## [DATA]
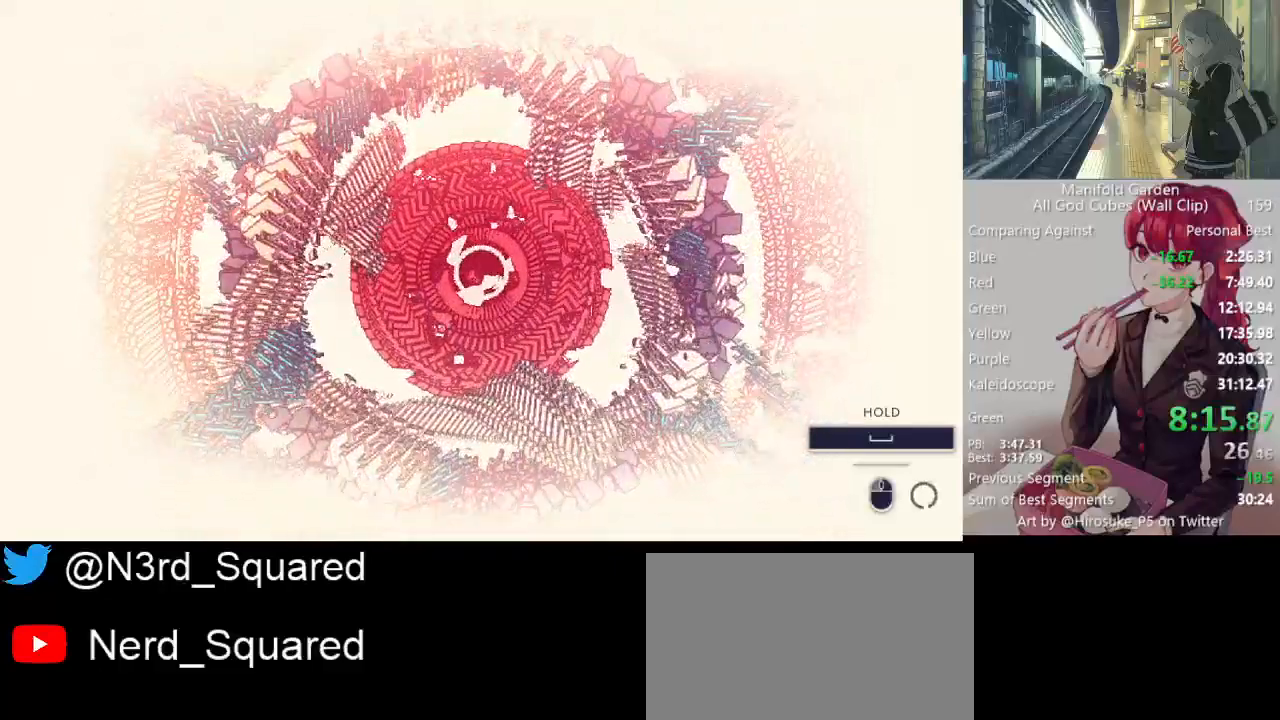
{"keys": ["shift"], "mouse": ["left"], "events": []}
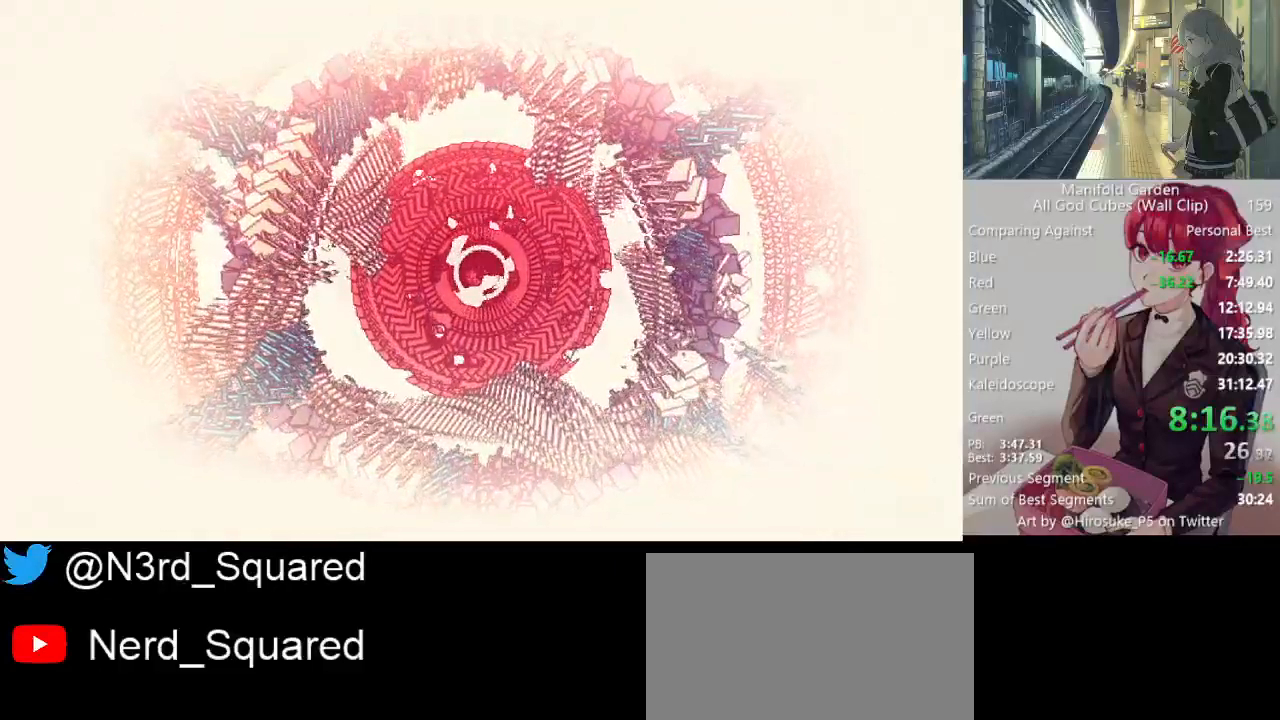
{"keys": ["shift"], "mouse": [], "events": [[333, "mouse_left", "up"]]}
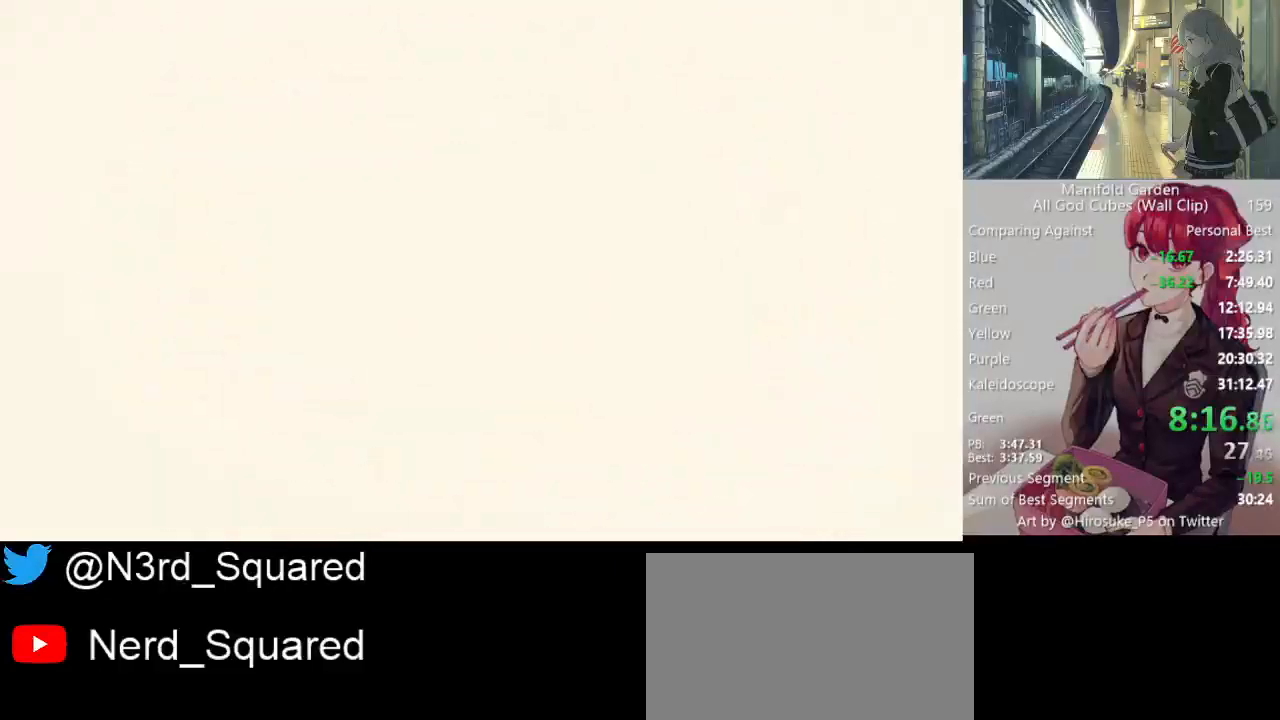
{"keys": ["shift"], "mouse": [], "events": []}
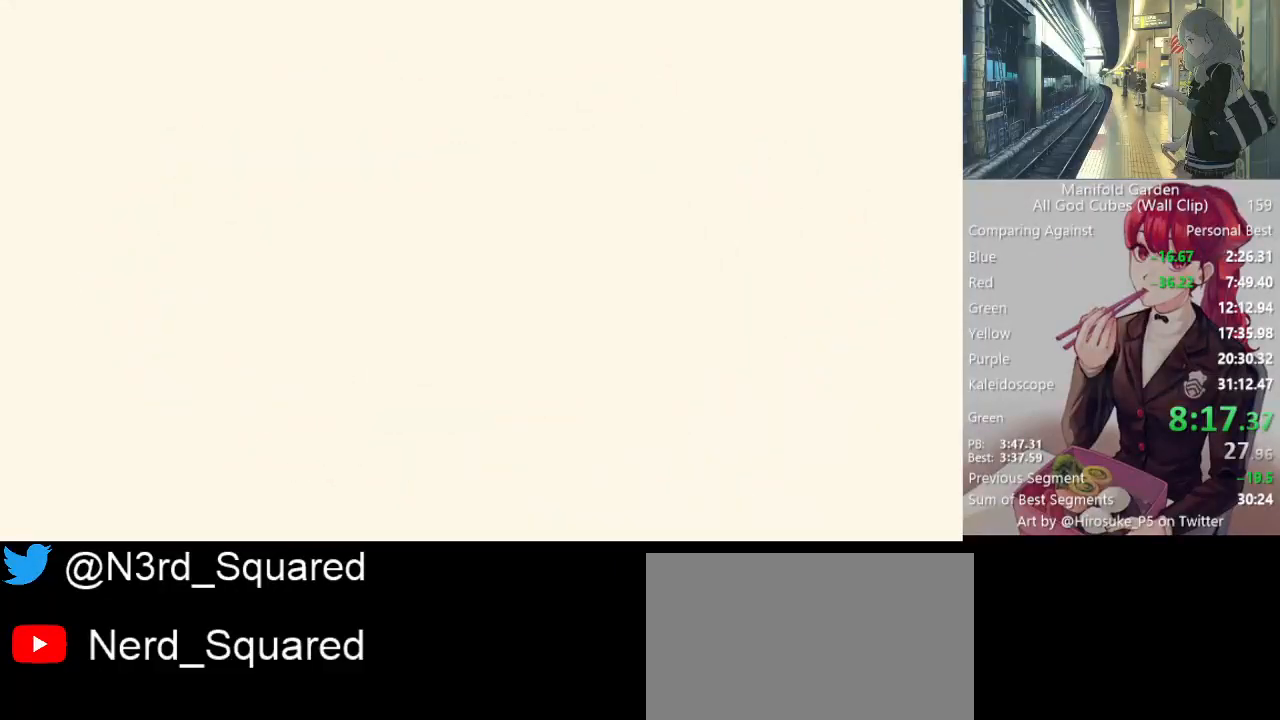
{"keys": ["shift"], "mouse": [], "events": []}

## [REQUIRED WORK]
Copy each line above exactly, with no images.

## [RESPONSE TO THIS EXERCISE]
{"keys": ["shift"], "mouse": ["left"], "events": []}
{"keys": ["shift"], "mouse": [], "events": [[333, "mouse_left", "up"]]}
{"keys": ["shift"], "mouse": [], "events": []}
{"keys": ["shift"], "mouse": [], "events": []}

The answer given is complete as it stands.